Investimento em 2016 será o menor em 14 anos
Olhar para a trajetória dos investimentos na economia permite entender por que, após a parada do motor do consumo, o mergulho da atividade pode ser tão profundo neste e no
próximo ano. Entre 2014 e 2016, a formação bruta de capital fixo a medida de tudo o que é investido em máquinas e equipamentos, construção civil e inovação cairá mais de 30%, segundo especialistas ouvidos pelo Valor. Com isso, a taxa de investimento pode cair abaixo de 17% do Produto Interno Bruto (PIB) em 2016. Se isso se confirmar, será a menor taxa de investimento registrada desde 2003.
Há, no entanto, quem avalie que o quadro pode ser um pouco pior. O Credit Suisse, por exemplo, espera quatro anos de quedas consecutivas dos investimentos. Após contração de 4,4% em 2014 e expectativa de baixa de 14,6% e de 12,6% em 2015 e 2016, respectivamente, a equipe liderada por Nilson Teixeira espera contração adicional de 2,7% em 2017. A trajetória, diz o banco, deve fazer com que a taxa de investimento saia dos 20,9% do PIB em 2014 e volte para 15,2% em 2017, a menor em muitos anos.

------------------------------

* [O QUE FAZER]: Copie, do texto sobre a queda dos investimentos, o trecho entre "Investimento em 2016" e "registrada desde 2003.", incluindo esses dois trechos.

* [PARTE DOS DADOS]:
------------------------------

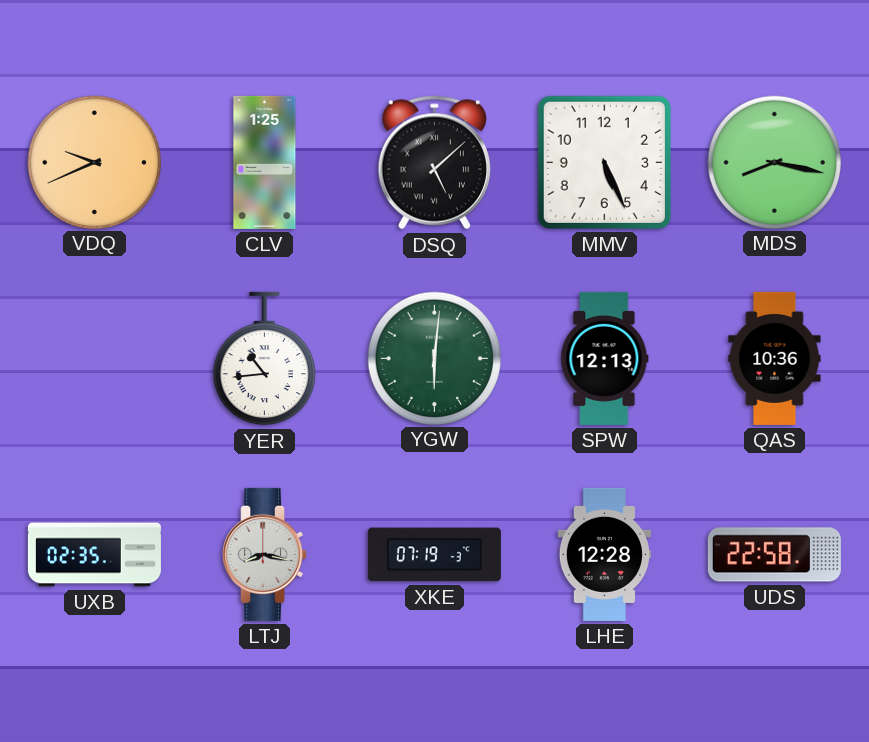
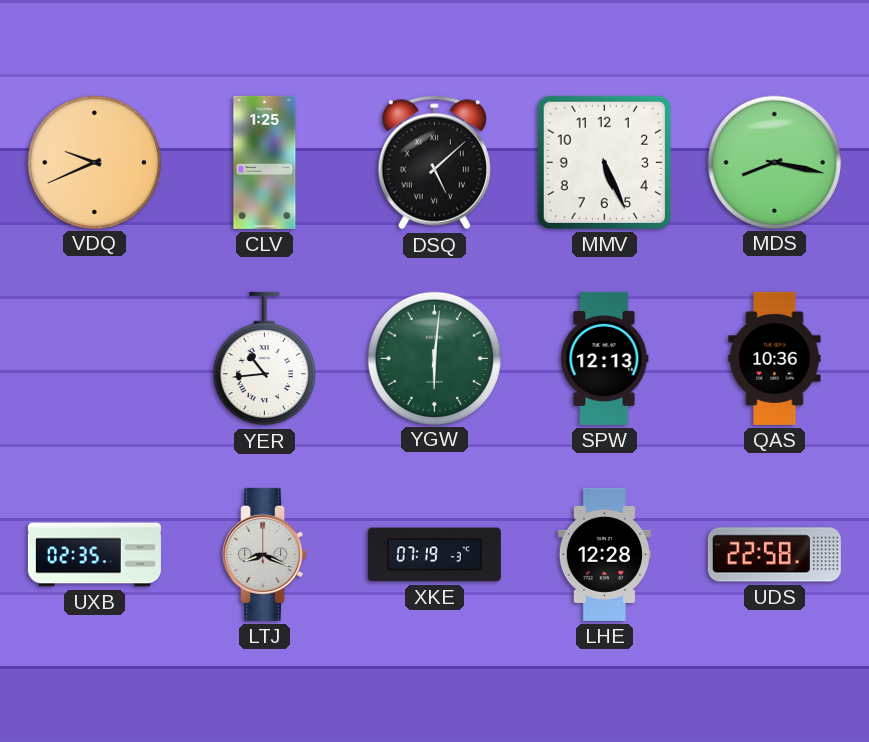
LTJ: 8:17 -> 8:19
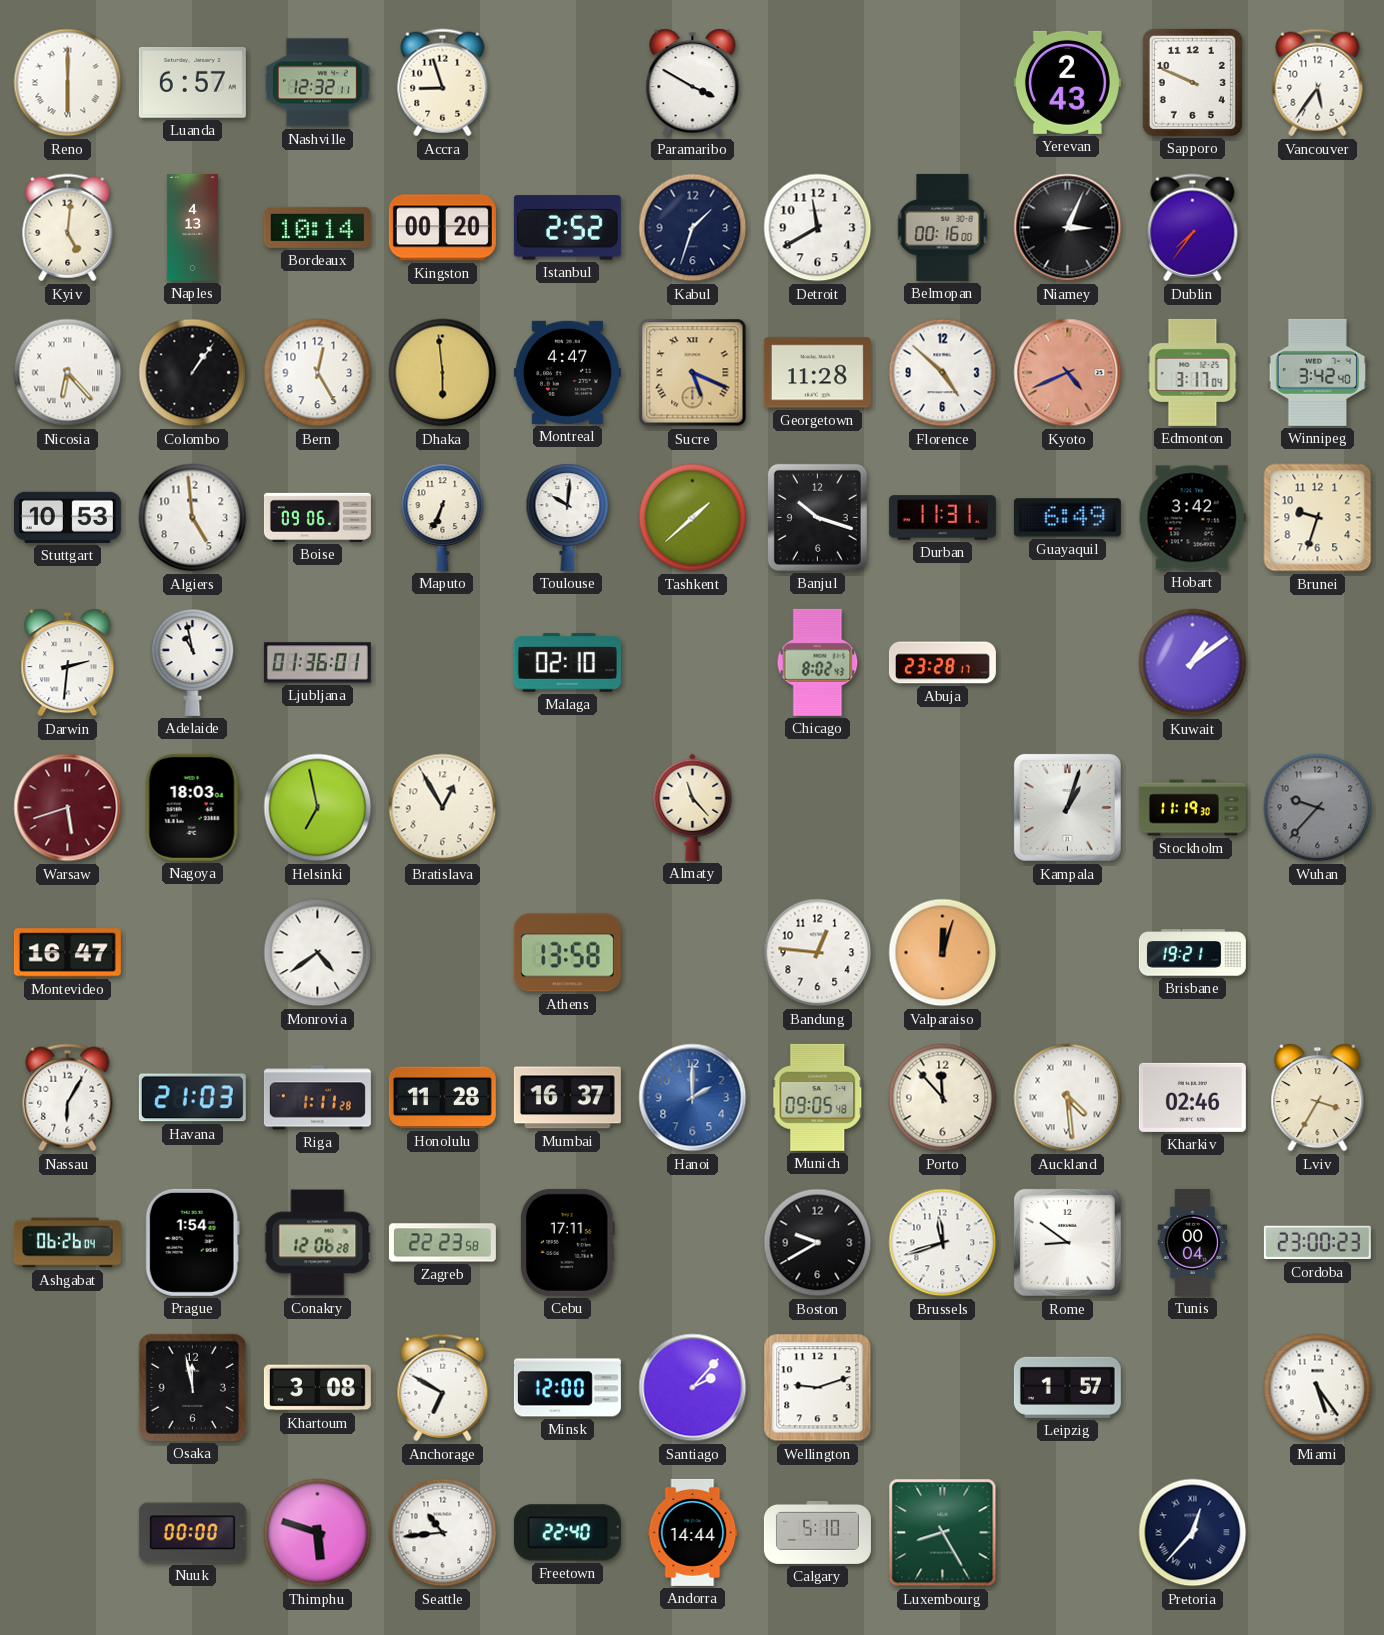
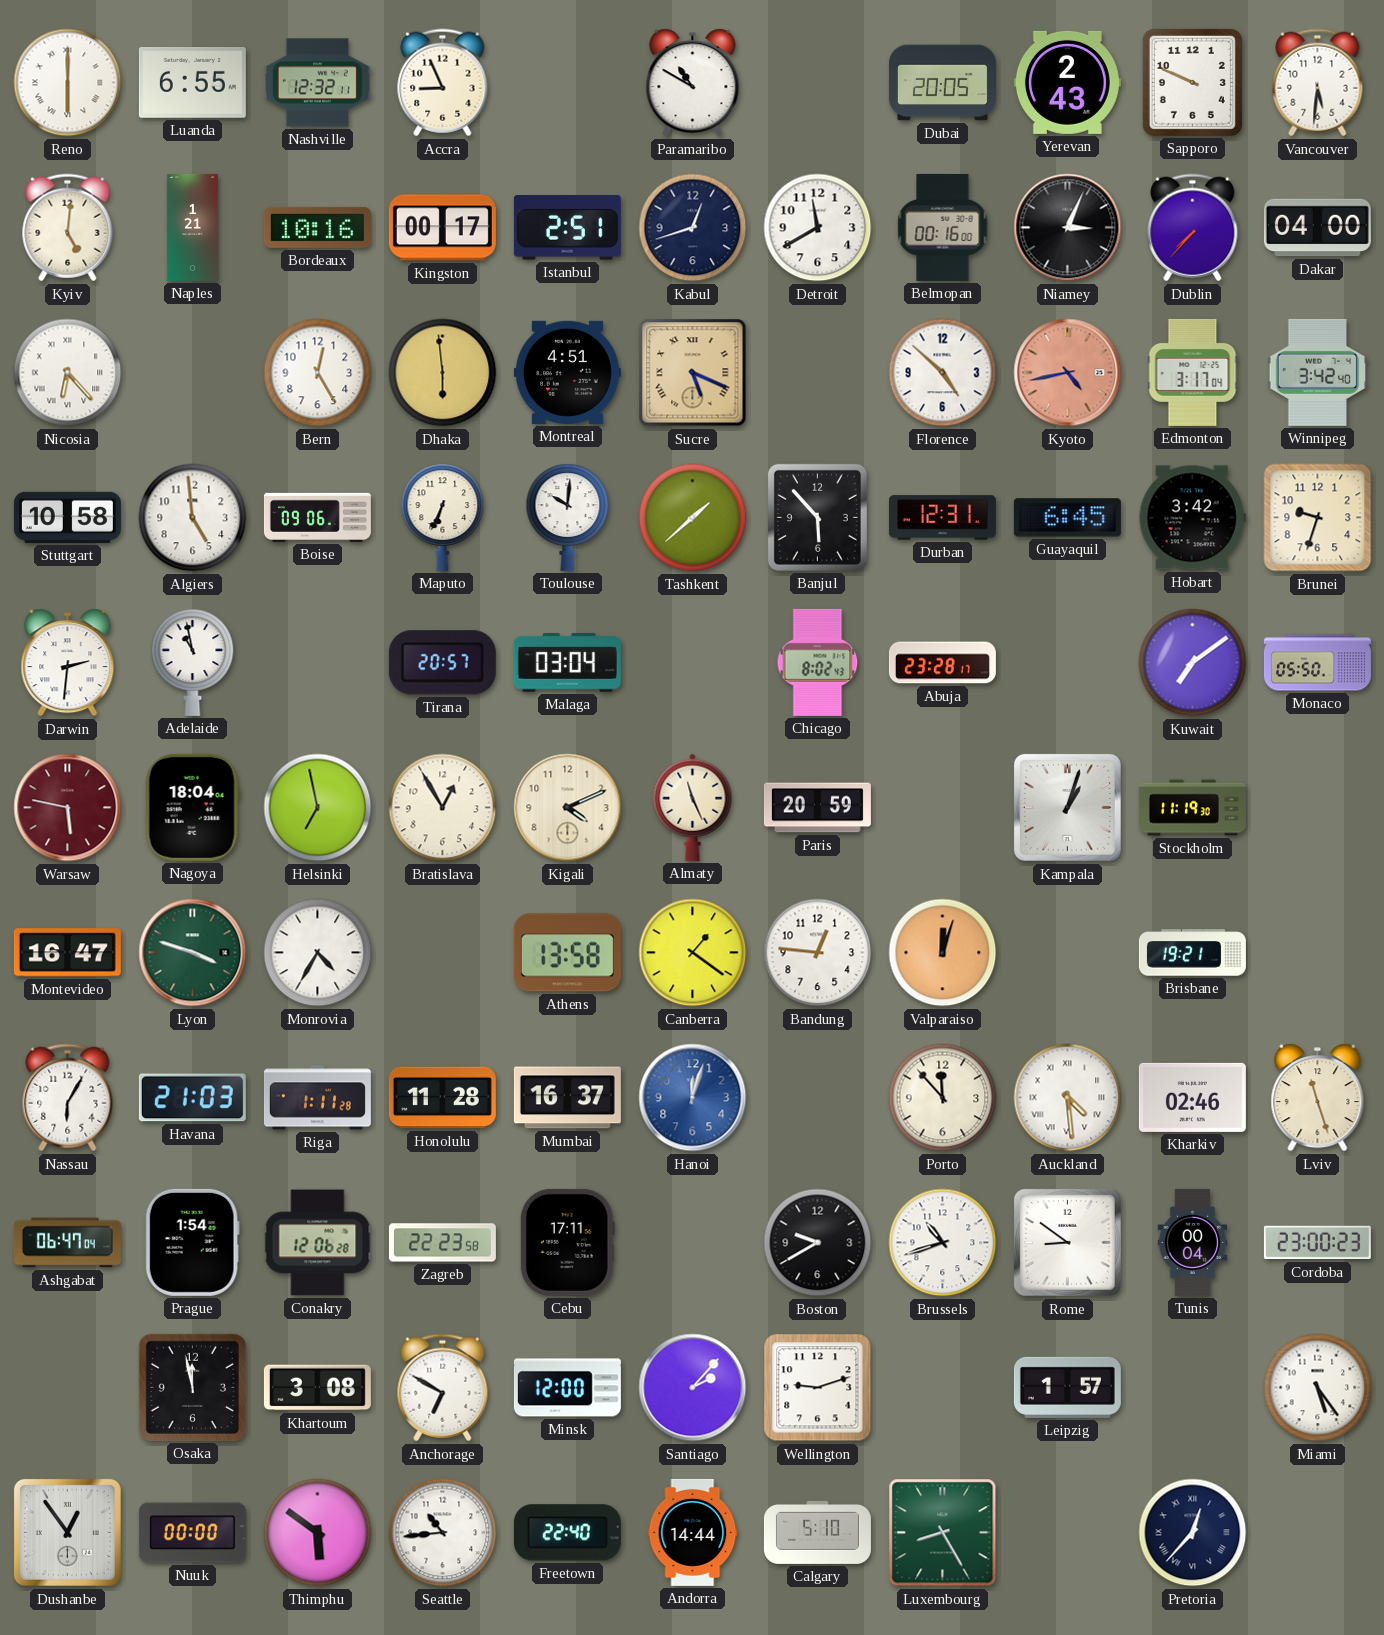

------------------------------

* [O RESULTADO]:
Investimento em 2016 será o menor em 14 anos
Olhar para a trajetória dos investimentos na economia permite entender por que, após a parada do motor do consumo, o mergulho da atividade pode ser tão profundo neste e no
próximo ano. Entre 2014 e 2016, a formação bruta de capital fixo a medida de tudo o que é investido em máquinas e equipamentos, construção civil e inovação cairá mais de 30%, segundo especialistas ouvidos pelo Valor. Com isso, a taxa de investimento pode cair abaixo de 17% do Produto Interno Bruto (PIB) em 2016. Se isso se confirmar, será a menor taxa de investimento registrada desde 2003.